● **Elenco dei compiti**:
(1) Nel brano sul percorso sinodale, in quale luogo è risuonata l'insistenza del Papa «tutti, tutti, tutti»?
(2) Riporta fedelmente la parte del brano sul percorso sinodale che comincia con «Nella visita alle» e termina con «del dramma dell’esistenza.».

● **Brano proposto**:
Ciò che siamo chiamati a riscoprire anche attraverso il percorso sinodale non può, infatti, essere riservato ai circoli chiusi formati dai «capi di una parrocchia», poiché chi ha veramente a cuore la
propria umanità può essere attratto solo da un’esperienza che sia per «tutti: giusti, peccatori, sani, malati, tutti, tutti, tutti». Se non è per tutti non è vera per nessuno. Nell’aula Paolo VI il risuonare dell’insistenza del Papa – «tutti, tutti, tutti» – ha innanzitutto espresso un abbraccio commosso alla nostra stessa «umanità ferita, ma, nel contempo, bisognosa di redenzione».
Si tratta di una sfida laica rivolta ad ognuno di noi – preti, operatori pastorali, credenti e non credenti – a riconoscere e seguire uno sguardo umano capace di comprendere fino in fondo questa
nostra «ferita». Non sarà una «Chiesa appesantita dalle strutture, dalla burocrazia, dal formalismo» a poter vivere la storia presente all’altezza di questa sfida ma «una Chiesa “inquieta” nelle
inquietudini del nostro tempo», fatta di uomini e donne disposti a «raccogliere le inquietudini della storia e a lasciarsene interrogare».
Nella visita alle famiglie in occasione della Pasqua come a scuola e in vari rapporti inaspettati di questo tempo, mi sono reso conto dell’urgenza, per la mia stessa vita, di condividere l’inquietudine della domanda di chi si incontra, per poter andare a fondo della mia umanità. Questi incontri “casuali” sono per me determinanti al punto da non poter descrivere l’incremento di una familiarità con Dio se non a partire da ognuno di questi volti, da alcuni ragazzi a scuola che hanno parlato dell’ora di religione come «un luogo in cui poter parlare di noi ed essere ascoltati» a una donna incontrata poco prima della sua morte, per il modo in cui mi ha ospitato, volendo condividere le domande provocate dalla sua malattia, cercando un abbraccio umano che la ospitasse a sua volta senza scartare nulla del dramma dell’esistenza.

Estratti dal dataset:

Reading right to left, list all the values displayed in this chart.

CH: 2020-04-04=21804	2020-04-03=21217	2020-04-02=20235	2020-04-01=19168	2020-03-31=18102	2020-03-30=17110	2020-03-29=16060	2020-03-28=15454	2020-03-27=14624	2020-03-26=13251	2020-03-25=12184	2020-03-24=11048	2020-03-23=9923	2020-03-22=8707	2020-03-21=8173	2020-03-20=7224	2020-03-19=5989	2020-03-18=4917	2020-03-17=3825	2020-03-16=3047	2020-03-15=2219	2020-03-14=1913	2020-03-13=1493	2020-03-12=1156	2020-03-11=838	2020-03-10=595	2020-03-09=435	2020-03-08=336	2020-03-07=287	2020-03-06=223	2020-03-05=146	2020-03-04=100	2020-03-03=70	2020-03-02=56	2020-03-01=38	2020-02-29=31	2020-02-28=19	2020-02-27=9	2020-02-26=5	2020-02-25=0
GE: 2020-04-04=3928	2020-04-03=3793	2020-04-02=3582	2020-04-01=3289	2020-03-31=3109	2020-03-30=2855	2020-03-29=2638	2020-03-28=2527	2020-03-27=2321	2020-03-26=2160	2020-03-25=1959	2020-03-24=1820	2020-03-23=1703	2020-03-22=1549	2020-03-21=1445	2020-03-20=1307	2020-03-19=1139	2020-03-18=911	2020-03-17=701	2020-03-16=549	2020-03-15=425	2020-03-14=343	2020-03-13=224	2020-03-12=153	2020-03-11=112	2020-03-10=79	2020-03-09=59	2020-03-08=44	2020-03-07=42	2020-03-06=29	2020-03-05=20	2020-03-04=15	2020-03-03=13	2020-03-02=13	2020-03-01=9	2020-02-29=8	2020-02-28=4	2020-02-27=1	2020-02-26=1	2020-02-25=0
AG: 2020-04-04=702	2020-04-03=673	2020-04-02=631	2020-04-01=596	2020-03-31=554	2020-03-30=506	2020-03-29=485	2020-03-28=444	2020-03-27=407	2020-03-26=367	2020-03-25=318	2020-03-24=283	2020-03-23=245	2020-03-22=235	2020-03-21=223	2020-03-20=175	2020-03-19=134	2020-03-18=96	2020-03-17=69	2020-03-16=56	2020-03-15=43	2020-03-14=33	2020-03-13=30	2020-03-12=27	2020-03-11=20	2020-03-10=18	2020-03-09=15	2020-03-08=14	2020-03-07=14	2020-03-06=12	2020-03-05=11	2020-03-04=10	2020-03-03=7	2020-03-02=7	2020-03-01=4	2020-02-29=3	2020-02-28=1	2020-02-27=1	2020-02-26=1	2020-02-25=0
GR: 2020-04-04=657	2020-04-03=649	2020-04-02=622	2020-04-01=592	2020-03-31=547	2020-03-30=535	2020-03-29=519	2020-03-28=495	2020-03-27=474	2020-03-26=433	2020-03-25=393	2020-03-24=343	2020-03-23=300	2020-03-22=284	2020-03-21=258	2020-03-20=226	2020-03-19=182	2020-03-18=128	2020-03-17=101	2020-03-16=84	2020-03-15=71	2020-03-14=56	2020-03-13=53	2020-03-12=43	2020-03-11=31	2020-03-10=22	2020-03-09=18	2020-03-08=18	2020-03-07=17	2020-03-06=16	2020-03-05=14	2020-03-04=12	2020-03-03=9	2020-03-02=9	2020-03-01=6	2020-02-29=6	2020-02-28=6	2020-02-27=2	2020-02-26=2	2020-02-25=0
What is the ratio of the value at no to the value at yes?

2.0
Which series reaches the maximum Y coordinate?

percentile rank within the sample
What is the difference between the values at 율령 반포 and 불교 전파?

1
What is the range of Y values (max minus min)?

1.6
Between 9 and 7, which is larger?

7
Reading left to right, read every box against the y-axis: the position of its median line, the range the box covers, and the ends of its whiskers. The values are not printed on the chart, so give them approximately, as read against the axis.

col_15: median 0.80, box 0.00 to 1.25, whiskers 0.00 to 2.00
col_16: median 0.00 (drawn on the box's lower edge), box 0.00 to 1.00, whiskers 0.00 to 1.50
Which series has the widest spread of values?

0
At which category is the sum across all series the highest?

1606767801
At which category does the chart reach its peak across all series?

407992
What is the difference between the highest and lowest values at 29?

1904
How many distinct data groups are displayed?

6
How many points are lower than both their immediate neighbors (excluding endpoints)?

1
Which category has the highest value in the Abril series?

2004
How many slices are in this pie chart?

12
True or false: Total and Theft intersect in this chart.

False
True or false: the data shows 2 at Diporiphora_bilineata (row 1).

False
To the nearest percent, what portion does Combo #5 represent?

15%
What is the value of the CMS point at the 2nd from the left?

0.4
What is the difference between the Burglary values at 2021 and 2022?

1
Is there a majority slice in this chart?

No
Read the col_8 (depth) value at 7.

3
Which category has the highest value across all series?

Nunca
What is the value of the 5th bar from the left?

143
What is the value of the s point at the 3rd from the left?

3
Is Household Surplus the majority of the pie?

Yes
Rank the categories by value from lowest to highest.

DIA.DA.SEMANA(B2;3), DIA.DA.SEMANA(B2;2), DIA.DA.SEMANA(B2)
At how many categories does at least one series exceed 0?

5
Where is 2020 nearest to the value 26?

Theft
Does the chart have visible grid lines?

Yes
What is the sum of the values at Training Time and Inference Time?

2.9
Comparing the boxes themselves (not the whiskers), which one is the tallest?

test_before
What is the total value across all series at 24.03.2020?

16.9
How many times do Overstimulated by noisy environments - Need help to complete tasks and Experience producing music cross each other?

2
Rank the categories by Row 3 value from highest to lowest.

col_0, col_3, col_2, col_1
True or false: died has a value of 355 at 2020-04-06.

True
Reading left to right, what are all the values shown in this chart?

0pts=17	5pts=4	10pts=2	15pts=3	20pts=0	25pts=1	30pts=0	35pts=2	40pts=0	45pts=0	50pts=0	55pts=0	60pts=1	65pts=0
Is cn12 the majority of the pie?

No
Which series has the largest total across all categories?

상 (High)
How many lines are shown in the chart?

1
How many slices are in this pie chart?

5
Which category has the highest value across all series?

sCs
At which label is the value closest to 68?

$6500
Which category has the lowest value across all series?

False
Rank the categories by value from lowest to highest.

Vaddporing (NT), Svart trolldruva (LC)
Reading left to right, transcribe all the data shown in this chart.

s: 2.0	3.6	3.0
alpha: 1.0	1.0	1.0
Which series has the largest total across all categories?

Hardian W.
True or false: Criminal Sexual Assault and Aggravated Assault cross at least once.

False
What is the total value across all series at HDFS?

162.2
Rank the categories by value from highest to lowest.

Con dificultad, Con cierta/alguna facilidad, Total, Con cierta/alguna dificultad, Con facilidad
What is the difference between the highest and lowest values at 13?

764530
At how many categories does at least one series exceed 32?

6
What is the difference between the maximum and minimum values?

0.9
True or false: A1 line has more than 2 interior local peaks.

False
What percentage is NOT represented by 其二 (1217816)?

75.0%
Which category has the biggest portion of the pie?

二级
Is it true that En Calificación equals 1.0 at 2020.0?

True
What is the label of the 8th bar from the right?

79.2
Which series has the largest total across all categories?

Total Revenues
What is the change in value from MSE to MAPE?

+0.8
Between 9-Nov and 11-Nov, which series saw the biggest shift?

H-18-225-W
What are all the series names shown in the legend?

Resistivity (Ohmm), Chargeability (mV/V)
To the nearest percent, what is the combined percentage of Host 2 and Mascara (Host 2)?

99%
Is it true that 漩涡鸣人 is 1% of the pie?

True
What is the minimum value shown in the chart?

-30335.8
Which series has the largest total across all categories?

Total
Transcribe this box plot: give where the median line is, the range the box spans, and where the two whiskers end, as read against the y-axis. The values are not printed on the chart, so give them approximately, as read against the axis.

● **Risposte ai compiti**:
(1) Nell'aula Paolo VI.

(2)
Nella visita alle famiglie in occasione della Pasqua come a scuola e in vari rapporti inaspettati di questo tempo, mi sono reso conto dell’urgenza, per la mia stessa vita, di condividere l’inquietudine della domanda di chi si incontra, per poter andare a fondo della mia umanità. Questi incontri “casuali” sono per me determinanti al punto da non poter descrivere l’incremento di una familiarità con Dio se non a partire da ognuno di questi volti, da alcuni ragazzi a scuola che hanno parlato dell’ora di religione come «un luogo in cui poter parlare di noi ed essere ascoltati» a una donna incontrata poco prima della sua morte, per il modo in cui mi ha ospitato, volendo condividere le domande provocate dalla sua malattia, cercando un abbraccio umano che la ospitasse a sua volta senza scartare nulla del dramma dell’esistenza.